:: TO DO ::
Transcribe the lines below exactly, beginning with the first line of the records and ending with the line that contains "both commercial and", including that line.

:: RECORDED DATA ::
—————

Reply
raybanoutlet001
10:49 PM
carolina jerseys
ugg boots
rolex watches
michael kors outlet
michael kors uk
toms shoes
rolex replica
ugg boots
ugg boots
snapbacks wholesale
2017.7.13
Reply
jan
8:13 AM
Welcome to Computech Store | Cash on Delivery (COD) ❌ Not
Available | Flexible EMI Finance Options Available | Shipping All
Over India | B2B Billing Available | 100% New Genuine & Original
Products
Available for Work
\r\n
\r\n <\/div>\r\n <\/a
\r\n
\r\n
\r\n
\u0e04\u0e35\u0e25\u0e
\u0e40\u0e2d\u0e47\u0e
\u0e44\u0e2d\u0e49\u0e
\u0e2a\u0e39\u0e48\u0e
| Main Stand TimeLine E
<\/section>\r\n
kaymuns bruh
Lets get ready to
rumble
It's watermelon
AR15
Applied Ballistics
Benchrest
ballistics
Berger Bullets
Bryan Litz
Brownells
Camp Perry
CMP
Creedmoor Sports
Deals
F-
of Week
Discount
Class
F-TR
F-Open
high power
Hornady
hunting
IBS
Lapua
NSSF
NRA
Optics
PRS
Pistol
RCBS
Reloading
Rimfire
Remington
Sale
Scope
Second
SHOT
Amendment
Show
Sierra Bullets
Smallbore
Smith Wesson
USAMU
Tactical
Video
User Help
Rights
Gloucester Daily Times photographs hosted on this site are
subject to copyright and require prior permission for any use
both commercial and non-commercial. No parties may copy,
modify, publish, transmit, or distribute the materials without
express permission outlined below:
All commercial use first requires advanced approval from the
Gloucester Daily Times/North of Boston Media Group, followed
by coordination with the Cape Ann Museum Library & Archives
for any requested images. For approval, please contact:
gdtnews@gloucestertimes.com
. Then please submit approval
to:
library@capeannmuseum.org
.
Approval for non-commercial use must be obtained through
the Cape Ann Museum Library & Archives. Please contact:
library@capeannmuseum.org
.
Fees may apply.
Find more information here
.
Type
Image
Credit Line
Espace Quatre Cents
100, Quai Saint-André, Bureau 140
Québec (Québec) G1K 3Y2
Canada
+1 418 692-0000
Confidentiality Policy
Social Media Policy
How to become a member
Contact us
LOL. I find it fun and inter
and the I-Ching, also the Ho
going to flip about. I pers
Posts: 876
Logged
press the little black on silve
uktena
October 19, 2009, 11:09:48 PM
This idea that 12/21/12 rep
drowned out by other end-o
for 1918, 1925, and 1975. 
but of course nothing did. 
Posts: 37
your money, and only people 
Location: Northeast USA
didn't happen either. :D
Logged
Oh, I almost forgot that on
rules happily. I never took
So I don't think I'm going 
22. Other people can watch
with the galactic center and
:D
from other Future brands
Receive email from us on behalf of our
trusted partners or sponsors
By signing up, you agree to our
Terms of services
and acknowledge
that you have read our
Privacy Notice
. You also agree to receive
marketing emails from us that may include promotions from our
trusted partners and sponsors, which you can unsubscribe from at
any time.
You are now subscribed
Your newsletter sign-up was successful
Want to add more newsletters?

—————

:: TASK RESPONSE ::
Reply
raybanoutlet001
10:49 PM
carolina jerseys
ugg boots
rolex watches
michael kors outlet
michael kors uk
toms shoes
rolex replica
ugg boots
ugg boots
snapbacks wholesale
2017.7.13
Reply
jan
8:13 AM
Welcome to Computech Store | Cash on Delivery (COD) ❌ Not
Available | Flexible EMI Finance Options Available | Shipping All
Over India | B2B Billing Available | 100% New Genuine & Original
Products
Available for Work
\r\n
\r\n <\/div>\r\n <\/a
\r\n
\r\n
\r\n
\u0e04\u0e35\u0e25\u0e
\u0e40\u0e2d\u0e47\u0e
\u0e44\u0e2d\u0e49\u0e
\u0e2a\u0e39\u0e48\u0e
| Main Stand TimeLine E
<\/section>\r\n
kaymuns bruh
Lets get ready to
rumble
It's watermelon
AR15
Applied Ballistics
Benchrest
ballistics
Berger Bullets
Bryan Litz
Brownells
Camp Perry
CMP
Creedmoor Sports
Deals
F-
of Week
Discount
Class
F-TR
F-Open
high power
Hornady
hunting
IBS
Lapua
NSSF
NRA
Optics
PRS
Pistol
RCBS
Reloading
Rimfire
Remington
Sale
Scope
Second
SHOT
Amendment
Show
Sierra Bullets
Smallbore
Smith Wesson
USAMU
Tactical
Video
User Help
Rights
Gloucester Daily Times photographs hosted on this site are
subject to copyright and require prior permission for any use
both commercial and non-commercial. No parties may copy,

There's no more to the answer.